> _Problem requirements_
Print all of the data below exactly as it appears, leaving out every image.

□ □ □

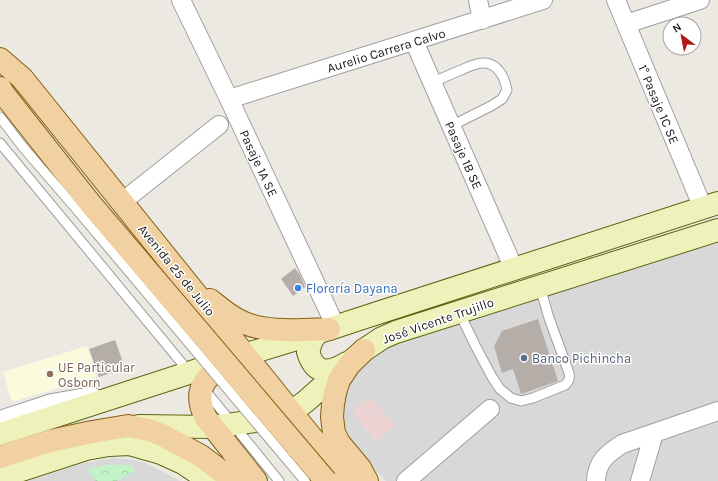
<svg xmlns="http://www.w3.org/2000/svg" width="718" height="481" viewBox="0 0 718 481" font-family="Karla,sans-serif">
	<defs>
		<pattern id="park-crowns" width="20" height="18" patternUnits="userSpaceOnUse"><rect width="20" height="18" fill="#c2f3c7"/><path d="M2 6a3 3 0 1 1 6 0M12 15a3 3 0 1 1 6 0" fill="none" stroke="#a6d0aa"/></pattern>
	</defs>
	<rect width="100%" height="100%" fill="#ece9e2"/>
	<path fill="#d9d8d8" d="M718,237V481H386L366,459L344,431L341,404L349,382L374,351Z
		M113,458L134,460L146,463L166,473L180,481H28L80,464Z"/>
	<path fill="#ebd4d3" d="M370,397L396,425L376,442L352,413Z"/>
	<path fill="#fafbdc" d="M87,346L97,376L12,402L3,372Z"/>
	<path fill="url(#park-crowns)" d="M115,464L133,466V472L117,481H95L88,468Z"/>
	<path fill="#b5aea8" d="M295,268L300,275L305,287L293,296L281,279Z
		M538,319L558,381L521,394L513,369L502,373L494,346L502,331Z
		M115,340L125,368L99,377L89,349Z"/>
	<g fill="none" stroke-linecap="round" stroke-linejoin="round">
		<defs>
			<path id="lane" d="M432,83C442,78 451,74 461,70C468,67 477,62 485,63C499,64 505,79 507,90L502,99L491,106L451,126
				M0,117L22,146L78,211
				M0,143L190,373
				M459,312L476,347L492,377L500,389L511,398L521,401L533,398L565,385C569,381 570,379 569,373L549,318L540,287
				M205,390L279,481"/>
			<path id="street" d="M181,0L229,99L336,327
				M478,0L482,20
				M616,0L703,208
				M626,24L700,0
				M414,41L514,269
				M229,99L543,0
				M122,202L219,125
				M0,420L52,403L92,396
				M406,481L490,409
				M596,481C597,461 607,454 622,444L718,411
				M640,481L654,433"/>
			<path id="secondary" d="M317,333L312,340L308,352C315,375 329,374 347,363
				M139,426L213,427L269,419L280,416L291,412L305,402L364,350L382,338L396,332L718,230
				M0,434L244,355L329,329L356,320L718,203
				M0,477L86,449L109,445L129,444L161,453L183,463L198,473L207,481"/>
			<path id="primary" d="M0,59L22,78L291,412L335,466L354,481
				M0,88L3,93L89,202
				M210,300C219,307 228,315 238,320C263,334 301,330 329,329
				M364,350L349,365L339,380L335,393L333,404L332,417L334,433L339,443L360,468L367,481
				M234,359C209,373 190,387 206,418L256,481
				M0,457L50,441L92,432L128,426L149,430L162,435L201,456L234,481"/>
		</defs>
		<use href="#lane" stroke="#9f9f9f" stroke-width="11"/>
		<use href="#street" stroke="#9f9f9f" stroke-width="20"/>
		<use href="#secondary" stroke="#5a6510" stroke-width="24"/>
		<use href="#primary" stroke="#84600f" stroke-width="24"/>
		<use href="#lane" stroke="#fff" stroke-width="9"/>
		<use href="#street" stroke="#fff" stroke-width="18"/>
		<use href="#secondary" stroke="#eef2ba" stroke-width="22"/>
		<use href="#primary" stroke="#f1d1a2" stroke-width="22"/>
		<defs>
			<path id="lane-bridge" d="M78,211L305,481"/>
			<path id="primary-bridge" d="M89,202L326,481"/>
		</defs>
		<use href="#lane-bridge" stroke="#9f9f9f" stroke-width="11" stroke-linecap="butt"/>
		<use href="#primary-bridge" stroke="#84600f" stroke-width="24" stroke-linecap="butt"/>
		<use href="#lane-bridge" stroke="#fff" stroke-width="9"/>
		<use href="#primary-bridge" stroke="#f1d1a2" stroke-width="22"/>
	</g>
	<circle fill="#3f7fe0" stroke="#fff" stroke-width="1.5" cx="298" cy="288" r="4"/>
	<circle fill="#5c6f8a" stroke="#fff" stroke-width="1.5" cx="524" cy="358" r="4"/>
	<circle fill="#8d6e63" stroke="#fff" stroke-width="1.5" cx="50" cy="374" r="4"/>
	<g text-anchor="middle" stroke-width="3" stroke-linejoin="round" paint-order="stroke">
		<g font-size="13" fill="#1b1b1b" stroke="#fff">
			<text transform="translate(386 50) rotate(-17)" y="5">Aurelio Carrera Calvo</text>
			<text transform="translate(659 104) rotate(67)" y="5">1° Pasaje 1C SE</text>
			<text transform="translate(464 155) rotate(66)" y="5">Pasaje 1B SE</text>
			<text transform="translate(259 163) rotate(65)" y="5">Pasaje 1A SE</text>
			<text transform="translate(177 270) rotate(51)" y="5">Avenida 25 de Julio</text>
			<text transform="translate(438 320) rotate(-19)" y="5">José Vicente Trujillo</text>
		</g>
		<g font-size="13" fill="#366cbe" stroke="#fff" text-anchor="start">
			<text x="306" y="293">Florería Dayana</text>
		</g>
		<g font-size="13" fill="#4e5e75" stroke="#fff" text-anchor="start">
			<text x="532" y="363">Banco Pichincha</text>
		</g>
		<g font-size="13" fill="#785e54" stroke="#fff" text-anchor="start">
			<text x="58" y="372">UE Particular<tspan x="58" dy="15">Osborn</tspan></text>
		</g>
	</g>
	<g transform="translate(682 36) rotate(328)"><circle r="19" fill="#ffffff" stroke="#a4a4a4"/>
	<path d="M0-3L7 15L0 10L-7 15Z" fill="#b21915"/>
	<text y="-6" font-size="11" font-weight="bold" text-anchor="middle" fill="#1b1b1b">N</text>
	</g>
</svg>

□ □ □

> _Worked solution_
<svg xmlns="http://www.w3.org/2000/svg" width="718" height="481" viewBox="0 0 718 481" font-family="Karla,sans-serif">
	<defs>
		<pattern id="park-crowns" width="20" height="18" patternUnits="userSpaceOnUse"><rect width="20" height="18" fill="#c2f3c7"/><path d="M2 6a3 3 0 1 1 6 0M12 15a3 3 0 1 1 6 0" fill="none" stroke="#a6d0aa"/></pattern>
	</defs>
	<rect width="100%" height="100%" fill="#ece9e2"/>
	<path fill="#d9d8d8" d="M718,237V481H386L366,459L344,431L341,404L349,382L374,351Z
		M113,458L134,460L146,463L166,473L180,481H28L80,464Z"/>
	<path fill="#ebd4d3" d="M370,397L396,425L376,442L352,413Z"/>
	<path fill="#fafbdc" d="M87,346L97,376L12,402L3,372Z"/>
	<path fill="url(#park-crowns)" d="M115,464L133,466V472L117,481H95L88,468Z"/>
	<path fill="#b5aea8" d="M295,268L300,275L305,287L293,296L281,279Z
		M538,319L558,381L521,394L513,369L502,373L494,346L502,331Z
		M115,340L125,368L99,377L89,349Z"/>
	<g fill="none" stroke-linecap="round" stroke-linejoin="round">
		<defs>
			<path id="lane" d="M432,83C442,78 451,74 461,70C468,67 477,62 485,63C499,64 505,79 507,90L502,99L491,106L451,126
				M0,117L22,146L78,211
				M0,143L190,373
				M459,312L476,347L492,377L500,389L511,398L521,401L533,398L565,385C569,381 570,379 569,373L549,318L540,287
				M205,390L279,481"/>
			<path id="street" d="M181,0L229,99L336,327
				M478,0L482,20
				M616,0L703,208
				M626,24L700,0
				M414,41L514,269
				M229,99L543,0
				M122,202L219,125
				M0,420L52,403L92,396
				M406,481L490,409
				M596,481C597,461 607,454 622,444L718,411
				M640,481L654,433"/>
			<path id="secondary" d="M317,333L312,340L308,352C315,375 329,374 347,363
				M139,426L213,427L269,419L280,416L291,412L305,402L364,350L382,338L396,332L718,230
				M0,434L244,355L329,329L356,320L718,203
				M0,477L86,449L109,445L129,444L161,453L183,463L198,473L207,481"/>
			<path id="primary" d="M0,59L22,78L291,412L335,466L354,481
				M0,88L3,93L89,202
				M210,300C219,307 228,315 238,320C263,334 301,330 329,329
				M364,350L349,365L339,380L335,393L333,404L332,417L334,433L339,443L360,468L367,481
				M234,359C209,373 190,387 206,418L256,481
				M0,457L50,441L92,432L128,426L149,430L162,435L201,456L234,481"/>
		</defs>
		<use href="#lane" stroke="#9f9f9f" stroke-width="11"/>
		<use href="#street" stroke="#9f9f9f" stroke-width="20"/>
		<use href="#secondary" stroke="#5a6510" stroke-width="24"/>
		<use href="#primary" stroke="#84600f" stroke-width="24"/>
		<use href="#lane" stroke="#fff" stroke-width="9"/>
		<use href="#street" stroke="#fff" stroke-width="18"/>
		<use href="#secondary" stroke="#eef2ba" stroke-width="22"/>
		<use href="#primary" stroke="#f1d1a2" stroke-width="22"/>
		<defs>
			<path id="lane-bridge" d="M78,211L305,481"/>
			<path id="primary-bridge" d="M89,202L326,481"/>
		</defs>
		<use href="#lane-bridge" stroke="#9f9f9f" stroke-width="11" stroke-linecap="butt"/>
		<use href="#primary-bridge" stroke="#84600f" stroke-width="24" stroke-linecap="butt"/>
		<use href="#lane-bridge" stroke="#fff" stroke-width="9"/>
		<use href="#primary-bridge" stroke="#f1d1a2" stroke-width="22"/>
	</g>
	<circle fill="#3f7fe0" stroke="#fff" stroke-width="1.5" cx="298" cy="288" r="4"/>
	<circle fill="#5c6f8a" stroke="#fff" stroke-width="1.5" cx="524" cy="358" r="4"/>
	<circle fill="#8d6e63" stroke="#fff" stroke-width="1.5" cx="50" cy="374" r="4"/>
	<g text-anchor="middle" stroke-width="3" stroke-linejoin="round" paint-order="stroke">
		<g font-size="13" fill="#1b1b1b" stroke="#fff">
			<text transform="translate(386 50) rotate(-17)" y="5">Aurelio Carrera Calvo</text>
			<text transform="translate(659 104) rotate(67)" y="5">1° Pasaje 1C SE</text>
			<text transform="translate(464 155) rotate(66)" y="5">Pasaje 1B SE</text>
			<text transform="translate(259 163) rotate(65)" y="5">Pasaje 1A SE</text>
			<text transform="translate(177 270) rotate(51)" y="5">Avenida 25 de Julio</text>
			<text transform="translate(438 320) rotate(-19)" y="5">José Vicente Trujillo</text>
		</g>
		<g font-size="13" fill="#366cbe" stroke="#fff" text-anchor="start">
			<text x="306" y="293">Florería Dayana</text>
		</g>
		<g font-size="13" fill="#4e5e75" stroke="#fff" text-anchor="start">
			<text x="532" y="363">Banco Pichincha</text>
		</g>
		<g font-size="13" fill="#785e54" stroke="#fff" text-anchor="start">
			<text x="58" y="372">UE Particular<tspan x="58" dy="15">Osborn</tspan></text>
		</g>
	</g>
	<g transform="translate(682 36) rotate(328)"><circle r="19" fill="#ffffff" stroke="#a4a4a4"/>
	<path d="M0-3L7 15L0 10L-7 15Z" fill="#b21915"/>
	<text y="-6" font-size="11" font-weight="bold" text-anchor="middle" fill="#1b1b1b">N</text>
	</g>
</svg>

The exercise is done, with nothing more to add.